И тогда он начинает говорить нормально, то есть своим мужским голосом, который даже не мелодичен. Ханна видит его руку — она легонько вздрагивает, как бы трепещет. И это не потому, что он никогда не видел ее обнаженной, — такое бывало и прежде, она не стеснялась переодеваться при нем.

— …самые прекрасные груди, дорогая, в Европе. Что касается других континентов, то на этот счет у меня нет информации.

Другой же информации у него было в избытке. Он, скажем, всегда знал, кого она встретит за столом или в фойе во время спектакля, заранее давал ей характеристики и мужчин и женщин, называл слабые места тех и других, чтобы она могла воспользоваться этим в своих целях: "Осторожно, леди такая-то и малышка миссис Армстронг ненавидят друг друга. Вы можете рассчитывать лишь на одну из них; сделайте ставку на ту, что помоложе, она приведет с собой десятка два подруг, которые не знают, как пустить по ветру состояние своих мужей…", или: "Не верьте внешности, у этой венгерской графини нет ни пенни…", или: "Вы хотите перетянуть к себе и других американок? Угостите хорошенько Сьюзи Армбрюсгер: сама-то она все равно не потратит в вашем заведении больше трех франков, но зато, если заговорит о вас, то все остальные дамы заокеанской колонии постучат в один и тот же день в вашу дверь…"

(Именно Генри десять месяцев спустя, в январе 1899 года, когда ей понадобится повод, чтобы о ее институте заговорили, посоветует при первой же возможности энергично выставить за дверь толстуху в лиловом: "Ее ненавидят везде понемногу, хоть и боятся. Богата, но скупа. Вы ничего не потеряете. Выставьте ее на улицу, и завтра же у вас появится сотня ее подруг детства: как же, вы осмелились сделать шаг, о котором они мечтали со своего первого бала…")

Он говорит и продолжает смотреть на нее: пальцы его левой руки касаются ее бедра. Вновь умолкает, на этот раз надолго. Немного краснеет.

— Святый Боже! — восклицает он.

И тем не менее не отстраняется. Затем очень тихо говорит:

— Я действительно не мужчина, Ханна…

— Не знаю, Генри, не знаю.

— И хотели бы знать? К концу жизни вы вкусите все-все…

— Будет слишком поздно.

— Что верно, то верно.

Его рука медленно движется вверх, скользит по круглой поверхности бедра, ласкает ее бархатную кожу. Рука продолжает свой путь, доходит до живота, указательный и большой пальцы осторожно заигрывают с пучком волос цвета меди, свивая их в шелковистые жгутики. На помощь приходит другая рука и проникает между бедрами, которые она покорно расслабила. Достигает того места, где кожа такая гладкая.

— Приятно?

— М-м…

— Я впервые так смущен. У меня есть семнадцатилетний любовник, но он не так нежен, как вы.

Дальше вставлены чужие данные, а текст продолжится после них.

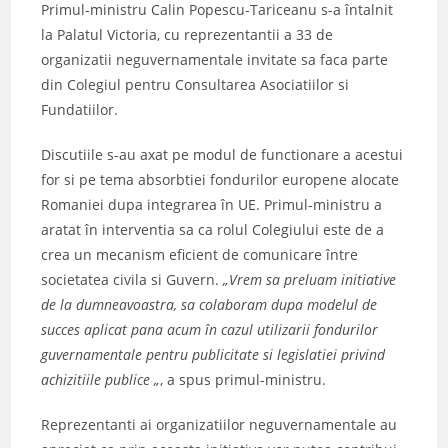
Primul-ministru Calin Popescu-Tariceanu s-a întalnit
la Palatul Victoria, cu reprezentantii a 33 de
organizatii neguvernamentale invitate sa faca parte
din Colegiul pentru Consultarea Asociatiilor si
Fundatiilor.
Discutiile s-au axat pe modul de functionare a acestui
for si pe tema absorbtiei fondurilor europene alocate
Romaniei dupa integrarea în UE. Primul-ministru a
aratat în interventia sa ca rolul Colegiului este de a
crea un mecanism eficient de comunicare între
societatea civila si Guvern.
„Vrem sa preluam initiative
de la dumneavoastra, sa colaboram dupa modelul de
succes aplicat pana acum în cazul utilizarii fondurilor
guvernamentale pentru publicitate si legislatiei privind
achizitiile publice „
, a spus primul-ministru.
Reprezentanti ai organizatiilor neguvernamentale au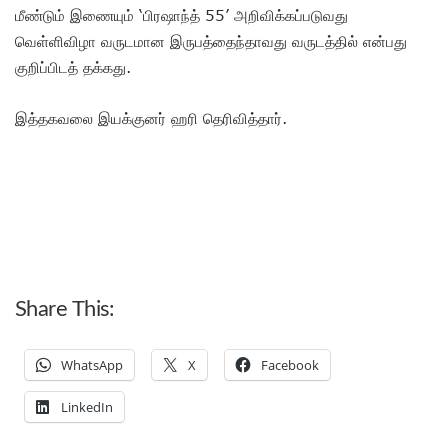
மீண்டும் இணையும் ‘பிரஷாந்த் 55’ அறிவிக்கப்படுவது
வெள்ளிவிழா வருடமான இருபத்தைந்தாவது வருடத்தில் என்பது
குறிப்பிடத் தக்கது.
இத்தகவலை இயக்குனர் ஹரி தெரிவித்தார்.
Share This:
WhatsApp
X
Facebook
LinkedIn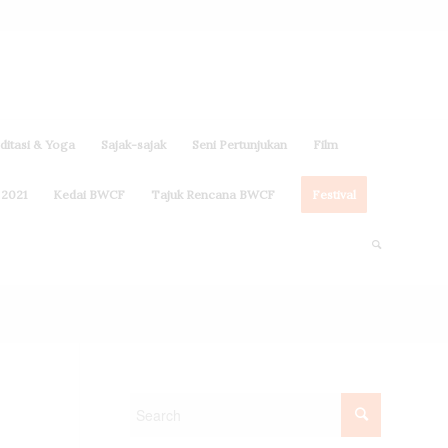
itasi & Yoga
Sajak-sajak
Seni Pertunjukan
Film
 2021
Kedai BWCF
Tajuk Rencana BWCF
Festival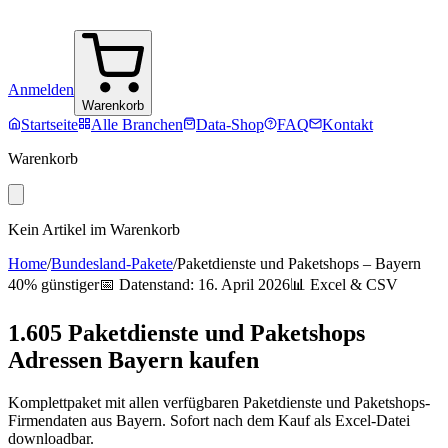
Anmelden
Warenkorb
Startseite
Alle Branchen
Data-Shop
FAQ
Kontakt
Warenkorb
Kein Artikel im Warenkorb
Home
/
Bundesland-Pakete
/
Paketdienste und Paketshops
–
Bayern
40% günstiger
📅 Datenstand:
16. April 2026
📊 Excel & CSV
1.605
Paketdienste und Paketshops
Adressen
Bayern
kaufen
Komplettpaket mit allen verfügbaren
Paketdienste und Paketshops
-
Firmendaten aus
Bayern
. Sofort nach dem Kauf als Excel-Datei
downloadbar.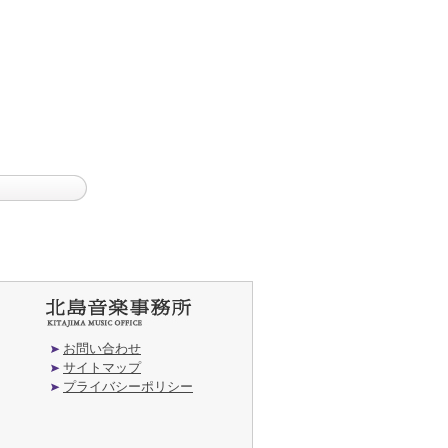
お問い合わせ
サイトマップ
プライバシーポリシー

— Наконец-то я возьму верх.

— Боюсь, вы спешите. — Он склоняется над нею и кончиком языка касается по очереди каждой из грудей. — Какое странное впечатление. Я чувствую себя как в незнакомой стране. Даже запахи другие.

Он целует ее в губы. Покачивая головой, позволяет себя раздеть. И действительно, что бы она ни предпринимала — с его стороны никакой реакции.

— Ханна, я вас предупреждал.

В какой-то момент Генри превращается в Беатрис и, касаясь ее одним лишь языком, как сделала бы женщина, любящая другую женщину, ему удается доставить ей несколько больше удовольствия, чем она ожидала. Затем он растягивается на спине и плачет. Оба знают: больше уже не возобновят этого. Он спрашивает:

— Ханна, вы уже пробовали с женщиной?

— Нет.

— А хотите?

— Нет.

— Злые языки что-то плетут о вас и о женщине-писательнице Коллетт.

Она смеется.

— Мы знаем друг друга. Но не больше. Между нами ничего не было и нет.

— Только с мужчинами, да?

— Я их обожаю! Я очень нормальна.

— А то, что вы это провозглашаете, — ненормально. Какое бесстыдство! Честная женщина не испытывает удовольствия. К тому же мы живем в викторианскую эпоху, дорогая…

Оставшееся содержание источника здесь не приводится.